Please repeat the records below exactly, skipping any pictures.

(Records from a collection)
--- START ---

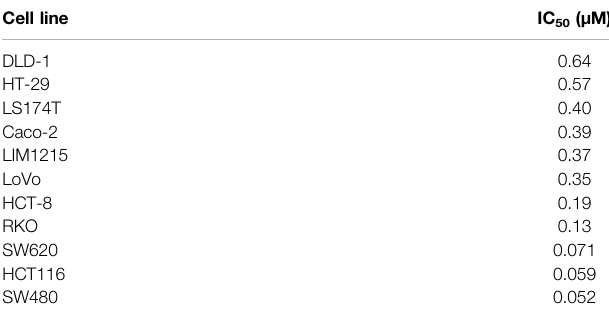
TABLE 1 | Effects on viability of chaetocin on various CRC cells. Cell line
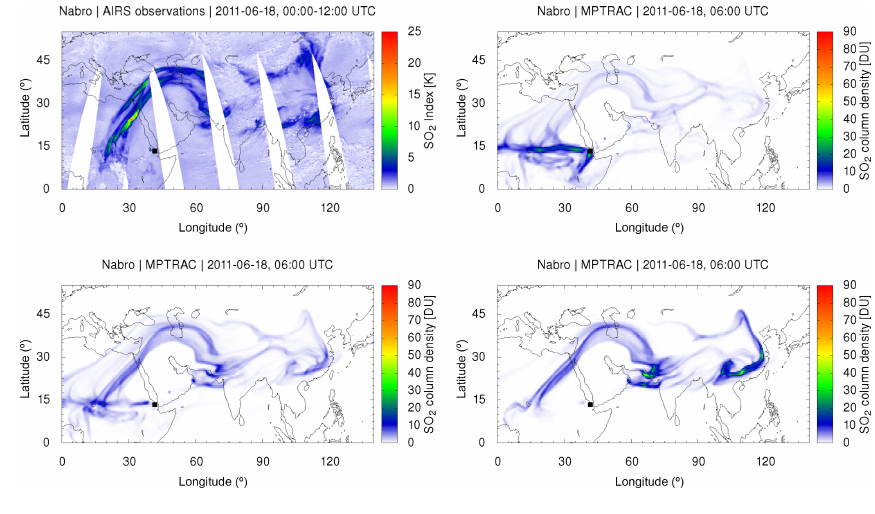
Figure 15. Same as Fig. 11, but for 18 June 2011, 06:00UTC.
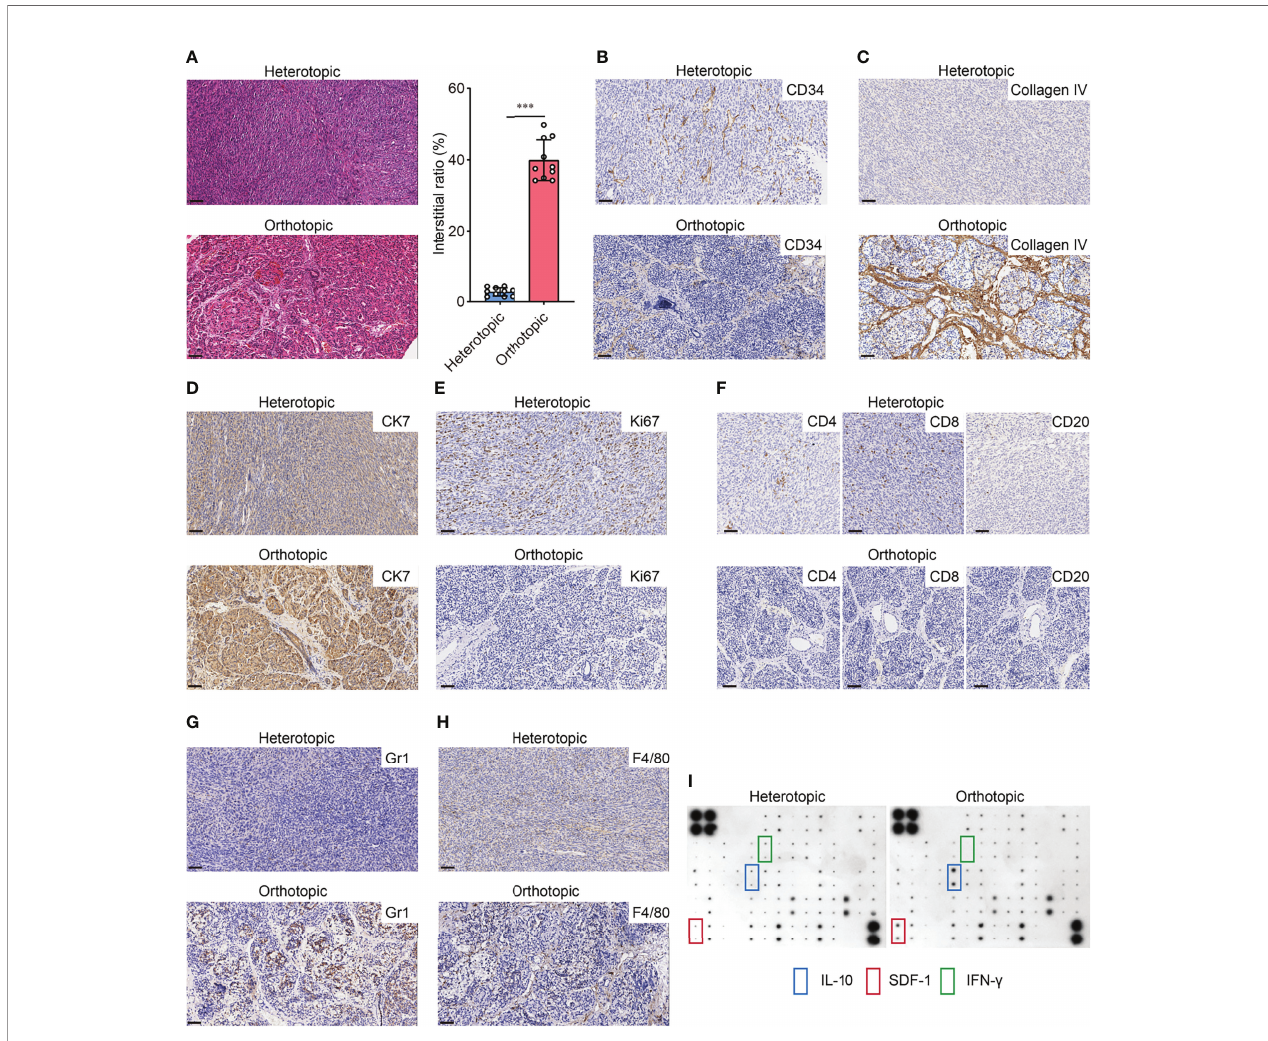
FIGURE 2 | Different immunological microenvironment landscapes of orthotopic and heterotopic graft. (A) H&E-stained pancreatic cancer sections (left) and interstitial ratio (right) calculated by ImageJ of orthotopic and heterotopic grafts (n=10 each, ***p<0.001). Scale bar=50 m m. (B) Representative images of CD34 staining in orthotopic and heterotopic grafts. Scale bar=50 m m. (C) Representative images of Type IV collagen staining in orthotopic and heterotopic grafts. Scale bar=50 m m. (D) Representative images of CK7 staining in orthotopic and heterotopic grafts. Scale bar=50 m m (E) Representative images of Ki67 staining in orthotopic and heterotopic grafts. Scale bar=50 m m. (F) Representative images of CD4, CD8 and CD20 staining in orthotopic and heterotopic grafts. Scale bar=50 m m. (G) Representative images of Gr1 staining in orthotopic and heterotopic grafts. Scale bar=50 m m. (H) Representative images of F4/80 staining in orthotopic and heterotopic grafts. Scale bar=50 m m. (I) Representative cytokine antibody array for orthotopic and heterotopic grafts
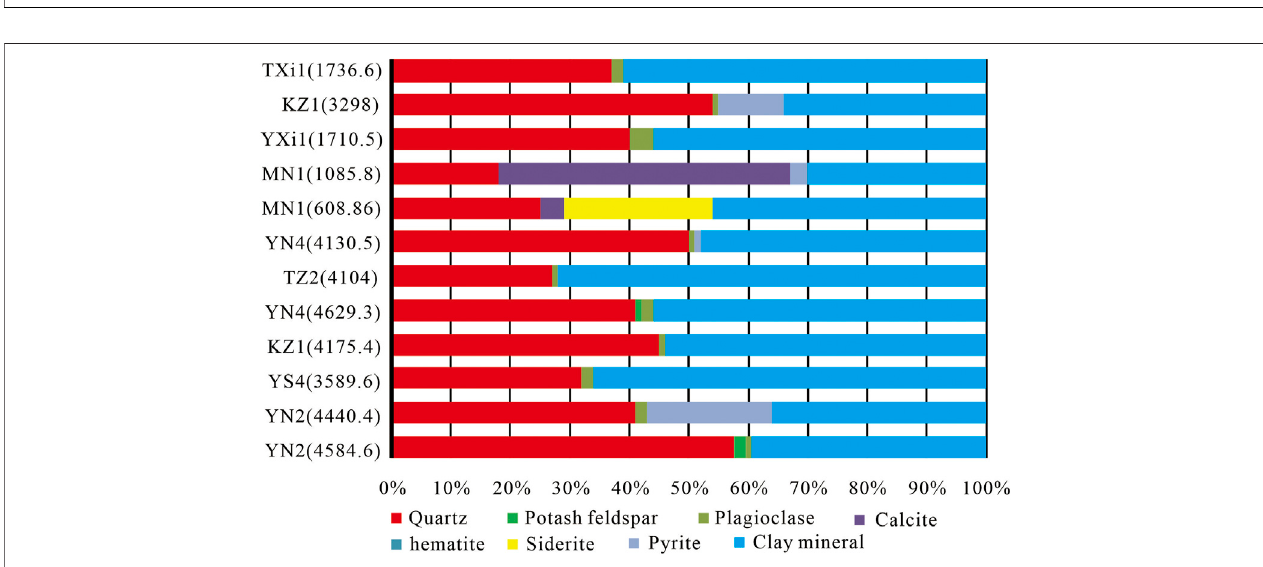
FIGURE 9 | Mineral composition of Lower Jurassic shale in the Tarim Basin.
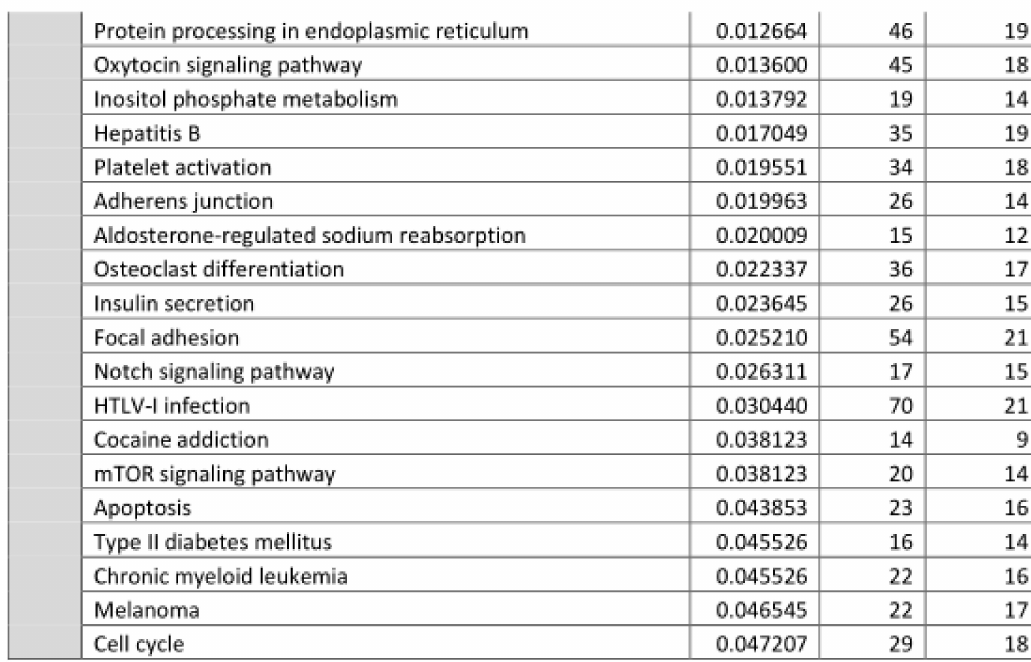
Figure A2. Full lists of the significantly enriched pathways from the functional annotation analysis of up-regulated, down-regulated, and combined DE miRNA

--- END ---

### RESULT
TABLE 1 | Effects on viability of chaetocin on various CRC cells. Cell line
Figure 15. Same as Fig. 11, but for 18 June 2011, 06:00UTC.
FIGURE 2 | Different immunological microenvironment landscapes of orthotopic and heterotopic graft. (A) H&E-stained pancreatic cancer sections (left) and interstitial ratio (right) calculated by ImageJ of orthotopic and heterotopic grafts (n=10 each, ***p<0.001). Scale bar=50 m m. (B) Representative images of CD34 staining in orthotopic and heterotopic grafts. Scale bar=50 m m. (C) Representative images of Type IV collagen staining in orthotopic and heterotopic grafts. Scale bar=50 m m. (D) Representative images of CK7 staining in orthotopic and heterotopic grafts. Scale bar=50 m m (E) Representative images of Ki67 staining in orthotopic and heterotopic grafts. Scale bar=50 m m. (F) Representative images of CD4, CD8 and CD20 staining in orthotopic and heterotopic grafts. Scale bar=50 m m. (G) Representative images of Gr1 staining in orthotopic and heterotopic grafts. Scale bar=50 m m. (H) Representative images of F4/80 staining in orthotopic and heterotopic grafts. Scale bar=50 m m. (I) Representative cytokine antibody array for orthotopic and heterotopic grafts
FIGURE 9 | Mineral composition of Lower Jurassic shale in the Tarim Basin.
Figure A2. Full lists of the significantly enriched pathways from the functional annotation analysis of up-regulated, down-regulated, and combined DE miRNA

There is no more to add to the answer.